Indigenous tourism is suffering from an image problem, with a general perception of being staged, commercialised and designed for overseas visitors, according to research company TNS’ Domesticate report.
The study found indigenous tourism suffers from an association with a limited region of Australia, its perceived image as staged and the legacy of past transgressions.
TNS director of travel research Jo Farquhar said: “For Australians, the term ‘indigenous travel’ is so strongly associated with the outback that we are unlikely to look elsewhere for this type of holiday. Most of the people we spoke to struggle to name any indigenous experiences in coastal or city regions, and do not seek these experiences when travelling outside of the outback.”
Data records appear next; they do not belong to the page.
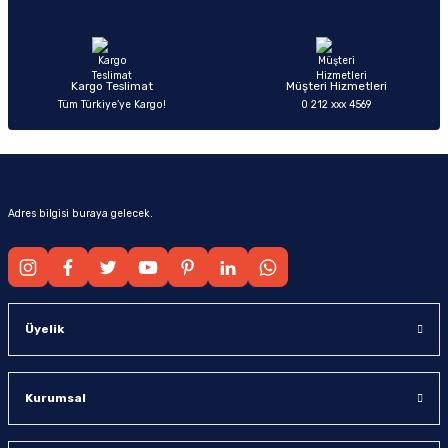
Ürün fiyatı diğer sitelerden daha pahalı.
Bu ürüne benzer farklı alternatifler olmalı.
Kargo Teslimat
Müşteri Hizmetleri
Tüm Türkiye’ye Kargo!
0 212 xxx 4569
Gönder
Adres bilgisi buraya gelecek.
Üyelik
Kurumsal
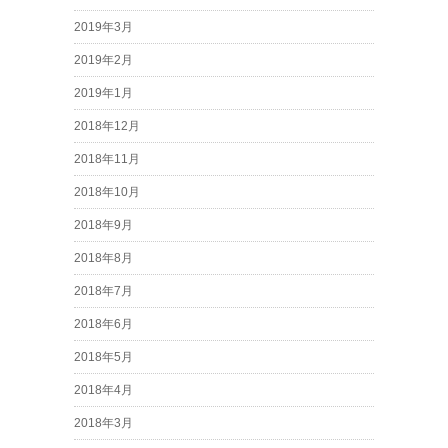
2019年3月
2019年2月
2019年1月
2018年12月
2018年11月
2018年10月
2018年9月
2018年8月
2018年7月
2018年6月
2018年5月
2018年4月
2018年3月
She added potential customers also worry that a tour or product branded as an indigenous experience might be in-authentic, over-commercialised or staged, especially if it is outside the outback.
There is a perception that these experiences are largely designed for overseas visitors, who are unfamiliar with the culture and wish to see the stereotypes,” Farquhar said.
“In addition, many are saddened by the transgressions of previous generations and aware of the continuing inequalities and issues – holidaymakers do not want carry this sense of powerlessness into their experience.”
Farquhar added language, tone and imagery must reinforce the authenticity of the experience and it must be positive and forward looking to appeal to the domestic market.
Domesticate is a qualitative study into the motivators behind domestic travel. It was conducted in November 2010 using video ethnography, online bulletin boards and focus groups.